_Problema 1_. Na notícia sobre a fraude na Caesa, qual é o nome da operação deflagrada pelo Ministério Público Estadual?
_Problema 2_. Dê continuidade à notícia sobre a gráfica que vendia material hidráulico para a Caesa, começando logo após a última frase.

_Trecho fornecido_.
------------------------------------------------------------------------

Fraude: Gráfica “vendia”material hidráulico para a Caesa

Tem comércio que vende da agulha ao avião, mas gráfica vender material hidráulico  é novidade.
No Amapá – onde tudo acontece – uma gráfica vendeu  material hidráulico para a Companhia de Água e Esgoto. É o que mostram os documentos apreendidos sexta-feira, 14, durante a Operação Água Fria, deflagrada pelo Ministério Público Estadual com o objetivo de coletar provas para a investigação de denúncias da prática de fraude em dispensa de licitação para a aquisição de materiais hidráulicos, peculato, falsidade ideológica e formação de organização criminosa, ocorridas em 2018.

------------------------------------------------------------------------

_Entradas fornecidas_.
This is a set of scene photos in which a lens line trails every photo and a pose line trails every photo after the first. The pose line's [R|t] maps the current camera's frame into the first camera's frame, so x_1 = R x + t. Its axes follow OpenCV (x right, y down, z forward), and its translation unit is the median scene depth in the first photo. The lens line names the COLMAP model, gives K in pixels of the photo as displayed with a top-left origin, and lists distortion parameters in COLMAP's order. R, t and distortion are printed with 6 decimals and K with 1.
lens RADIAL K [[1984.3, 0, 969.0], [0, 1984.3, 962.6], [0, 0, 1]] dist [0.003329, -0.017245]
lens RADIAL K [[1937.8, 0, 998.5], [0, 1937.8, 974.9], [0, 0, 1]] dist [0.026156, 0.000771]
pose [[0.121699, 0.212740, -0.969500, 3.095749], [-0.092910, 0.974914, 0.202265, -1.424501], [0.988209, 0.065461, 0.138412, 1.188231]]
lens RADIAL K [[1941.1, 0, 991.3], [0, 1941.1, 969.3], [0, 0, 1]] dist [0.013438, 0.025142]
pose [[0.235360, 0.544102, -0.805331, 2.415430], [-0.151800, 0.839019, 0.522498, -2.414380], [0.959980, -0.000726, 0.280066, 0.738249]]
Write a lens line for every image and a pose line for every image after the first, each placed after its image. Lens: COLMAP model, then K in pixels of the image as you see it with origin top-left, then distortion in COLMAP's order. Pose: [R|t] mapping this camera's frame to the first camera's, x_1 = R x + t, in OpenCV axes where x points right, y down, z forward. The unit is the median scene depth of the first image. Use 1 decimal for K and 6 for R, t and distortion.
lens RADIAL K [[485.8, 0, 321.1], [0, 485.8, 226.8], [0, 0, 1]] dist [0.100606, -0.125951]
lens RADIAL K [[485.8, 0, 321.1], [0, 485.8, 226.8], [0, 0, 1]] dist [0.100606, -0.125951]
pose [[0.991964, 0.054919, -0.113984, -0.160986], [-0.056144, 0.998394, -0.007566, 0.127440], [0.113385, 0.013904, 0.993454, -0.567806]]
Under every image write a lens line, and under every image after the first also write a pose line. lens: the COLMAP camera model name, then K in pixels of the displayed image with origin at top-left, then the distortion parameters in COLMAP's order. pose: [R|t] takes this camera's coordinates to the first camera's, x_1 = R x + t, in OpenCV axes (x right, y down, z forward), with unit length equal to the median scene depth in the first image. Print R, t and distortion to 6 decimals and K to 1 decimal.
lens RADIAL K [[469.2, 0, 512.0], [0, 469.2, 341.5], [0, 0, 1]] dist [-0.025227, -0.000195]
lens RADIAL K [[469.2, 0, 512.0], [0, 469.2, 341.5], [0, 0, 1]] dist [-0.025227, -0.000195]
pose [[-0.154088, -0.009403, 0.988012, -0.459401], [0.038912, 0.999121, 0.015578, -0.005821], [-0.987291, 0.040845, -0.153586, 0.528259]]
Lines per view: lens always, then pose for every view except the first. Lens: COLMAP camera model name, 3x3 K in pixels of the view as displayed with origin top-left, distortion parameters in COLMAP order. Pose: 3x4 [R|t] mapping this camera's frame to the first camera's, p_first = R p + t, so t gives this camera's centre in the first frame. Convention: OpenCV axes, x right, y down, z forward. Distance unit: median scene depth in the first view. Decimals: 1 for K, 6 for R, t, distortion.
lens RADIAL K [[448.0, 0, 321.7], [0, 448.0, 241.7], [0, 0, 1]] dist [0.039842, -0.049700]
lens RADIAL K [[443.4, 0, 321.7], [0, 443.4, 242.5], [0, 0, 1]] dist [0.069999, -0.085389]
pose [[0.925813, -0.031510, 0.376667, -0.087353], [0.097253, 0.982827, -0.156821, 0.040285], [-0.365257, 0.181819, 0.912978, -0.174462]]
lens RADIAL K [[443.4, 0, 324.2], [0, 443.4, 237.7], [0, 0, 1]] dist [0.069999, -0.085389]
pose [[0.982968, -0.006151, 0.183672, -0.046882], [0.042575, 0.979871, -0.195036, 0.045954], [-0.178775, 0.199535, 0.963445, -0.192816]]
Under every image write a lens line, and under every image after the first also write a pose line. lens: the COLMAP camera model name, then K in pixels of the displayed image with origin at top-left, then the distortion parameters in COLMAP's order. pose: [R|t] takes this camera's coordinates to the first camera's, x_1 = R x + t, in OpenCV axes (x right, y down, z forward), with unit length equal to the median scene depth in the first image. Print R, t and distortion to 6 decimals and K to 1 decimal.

------------------------------------------------------------------------

_Resposta esperada 1_. Operação Água Fria.

_Resposta esperada 2_.
Se a gráfica entregou ou não o material (vai ver que eram tubos de papel) o MP ainda está investigando. Mas de duas coisas já tem certeza: houve superfaturamento e fraude na licitação. “Já conseguimos demonstrar superfaturamento de preço e aquisição de material em empresas que não têm relação com os produtos adquiridos”, disse o promotor de Justiça Afonso Guimarães. Ele ainda não sabe o montante de dinheiro que foi desviado, pois  a investigação ainda está em fase embrionária.
Os documentos, computadores e celulares foram apreendidos na Caesa, em três empresas que supostamente participavam do esquema e nas residências do diretor-presidente e do chefe da comissão de licitação.